Мать с ребёнком на руках похожа больше на явление собственности, чем любви. Почему же принято это считать примером любви? В связи с этим вопрос — как же нам-то быть? И пошли они, вопросы жизни, один за другим, как вагоны...

Но вот пришло время, и она сама полюбила, и больше не могла собой жертвовать, и поняла значение своей «чепухи» для себя, то есть, в сущности, она себя поняла. С этого момента в девушке зачалась женщина, влекомая слепой судьбой к жизни рода, чтобы родить и сделаться собственницей своего ребёнка, эксплуататором для него своего мужа, организатором своего дома и т. д.

Вот что именно сейчас и происходит с В., воспитанной на идеях истинного христианства. Она теперь похожа на Церковь, некогда ставшую перед необходимостью считаться с рождением плотского человека, а не только духовного.

В силу своей духовности (воспитания в нигилистическом отношении к материи) она теперь будет как-то иначе относиться ко всему материальному.

А то было — скажешь: «Вот я сегодня нахалтурил денег!» Я радуюсь, а она: «Да на что это нужно?» Или вот я хотел квартиру сменять, а ей противно этим заниматься в то время, как любовь в самом разгаре.
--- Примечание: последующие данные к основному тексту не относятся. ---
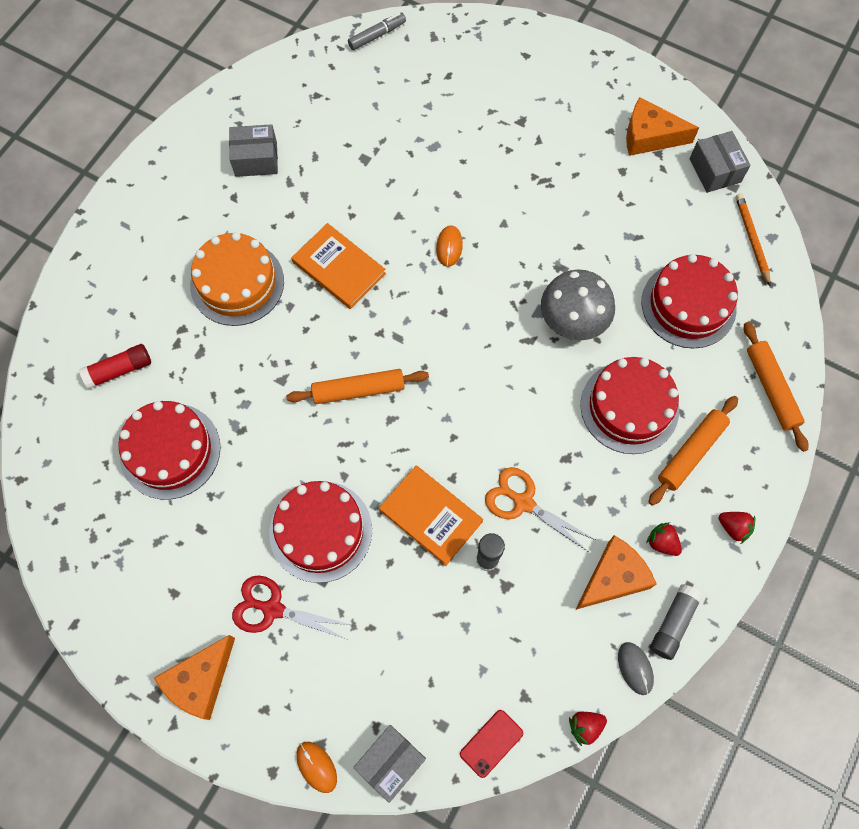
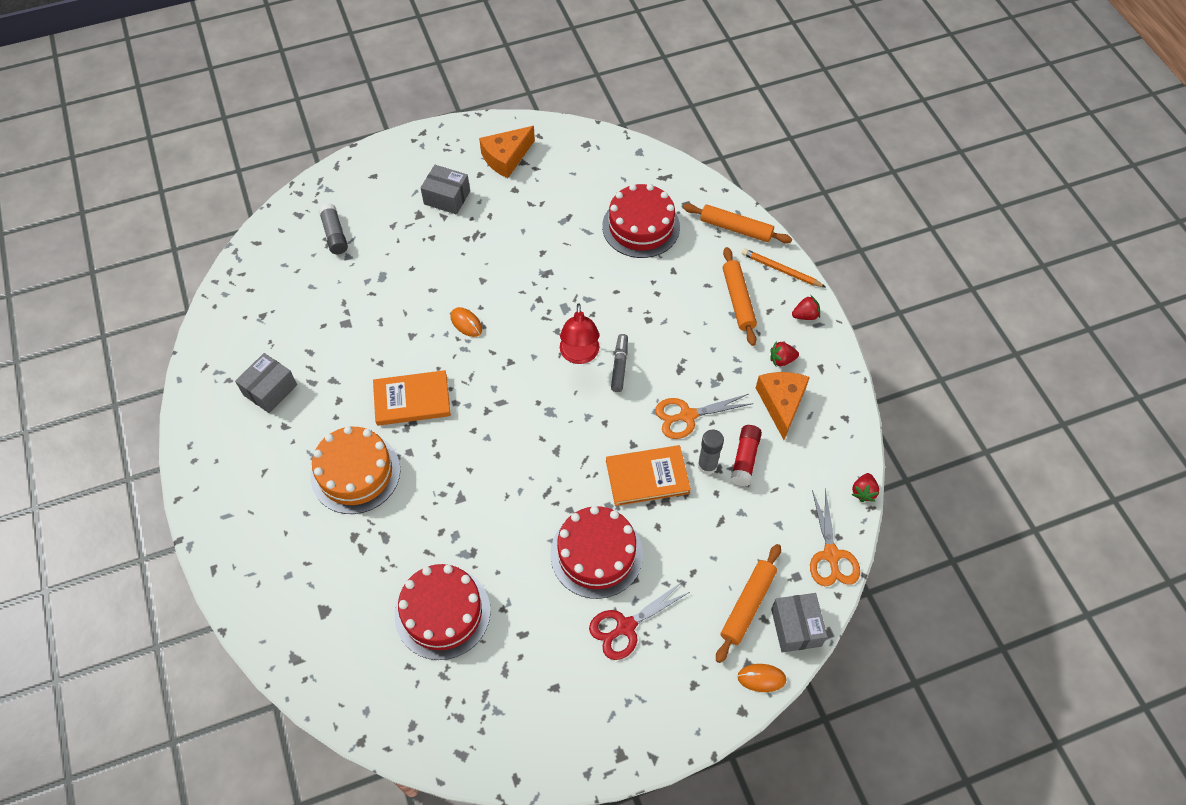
camera: 50 degrees left, 10 degrees down
(119, 370) = (342, 604): red glue stick -> red glue stick (745, 459)
(200, 681) = (636, 715): orange cheese -> none
(358, 390) = (516, 455): orange rolling pin -> orange rolling pin (748, 605)
(377, 35) = (258, 245): grey marker -> grey marker (619, 366)
(491, 743) = (831, 555): red phone -> orange scissors
(502, 362) = (579, 355): none -> red lamp
(573, 319) = (589, 293): grey mushroom -> none
(629, 407) = (678, 309): red cake -> none
(635, 668) = (849, 436): grey mouse -> none
(673, 623) = (838, 393): grey glue stick -> grey glue stick (335, 234)
(715, 170) = (565, 144): grey box -> grey box (447, 198)
(751, 239) = (630, 162): orange pencil -> orange pencil (781, 270)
Если у неё даже и не будет ребёнка, то все равно она меня превратит в своего ребёнка. Итак, если думать о себе, то ребёнка не надо иметь, если же думать о ней, то для её личного счастья это нужно.

«Бог любит не всех одинаково, а каждого больше» (из письма Олега, — он там приводит эти слова к нему Ляли и говорит, что в них выражено христианское откровение о значении Личности), — вот чудесно-то!
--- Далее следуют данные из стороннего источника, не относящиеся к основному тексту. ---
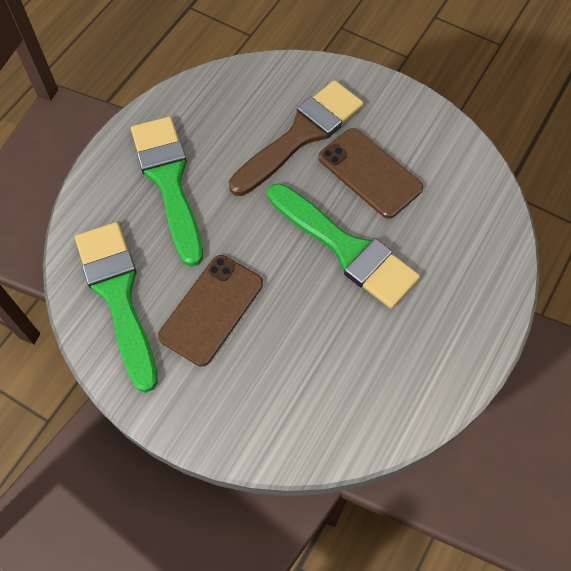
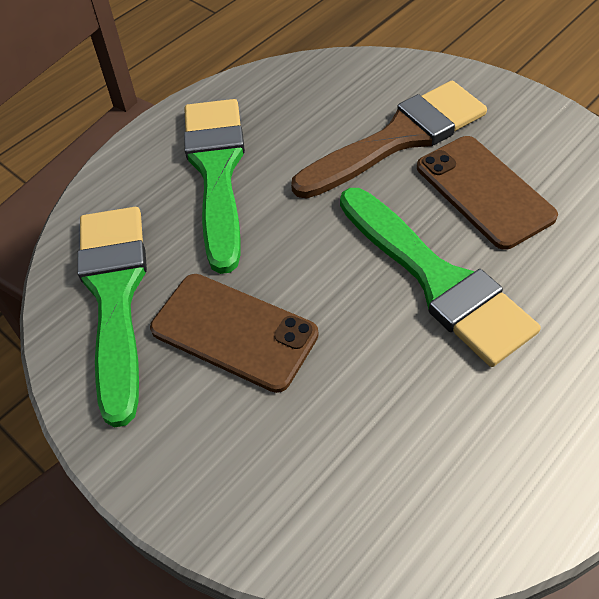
camera: 15 degrees right, 10 degrees down
(211, 310) = (234, 332): brown phone -> brown phone turned 75 degrees clockwise

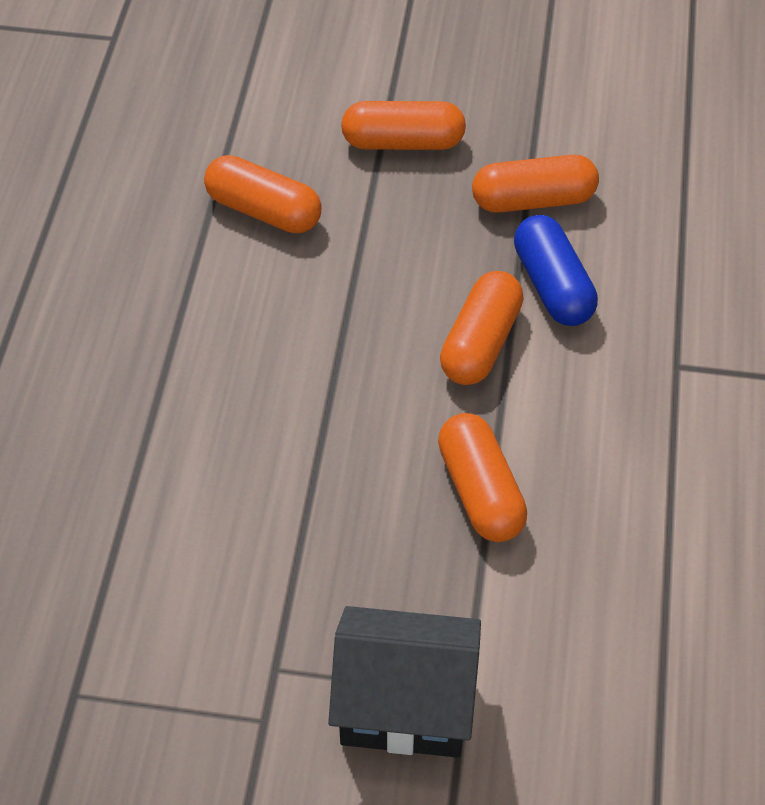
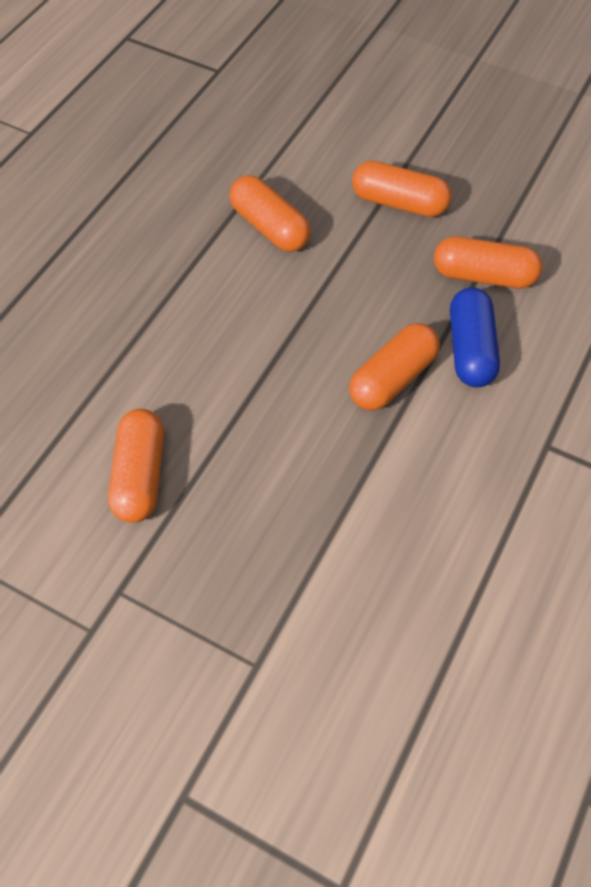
camera: 20 degrees right, 5 degrees up
(405, 705) = (205, 657): black house -> none
(480, 491) = (341, 499): orange capsule -> orange capsule (140, 475)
Жить надо как живу, погружаясь в её душу: она неисчерпаема. «А вы исчерпаетесь», — сказала она мне когда-то. Это возможно... Только когда ещё это будет и будет ли когда-нибудь?

Если она неисчерпаема и если я люблю её, то как могу я исчерпаться?

Вот когда понял я, за что она так грубо накинулась на меня («Вы стары, вам надо было сойтись со мной 10 лет назад»), когда я сказал, что страшусь нашего вечного «вместе», что для поэзии, кажется, необходимо одиночество. От моих слов она прямо упала на ковёр, стала на коленках и рыдала, рыдала как ребёнок. Между тем я это сказал не о существе дела, а о привычке бытия. По существу, вся суть, вся мораль этого переворота, что, в противоположность Олегу, я соединяюсь с ней в духе и в плоти: я всё ей отдаю, как и она всё мне отдаёт.

Христа я понимаю со стороны и как хорошее Начало чувствую с детства. Но как живую Личность я его не чувствую. Это у неё Он как живой. И я могу воспринять Его только через неё. Сильней и сильней любя её, я могу приблизиться к Нему.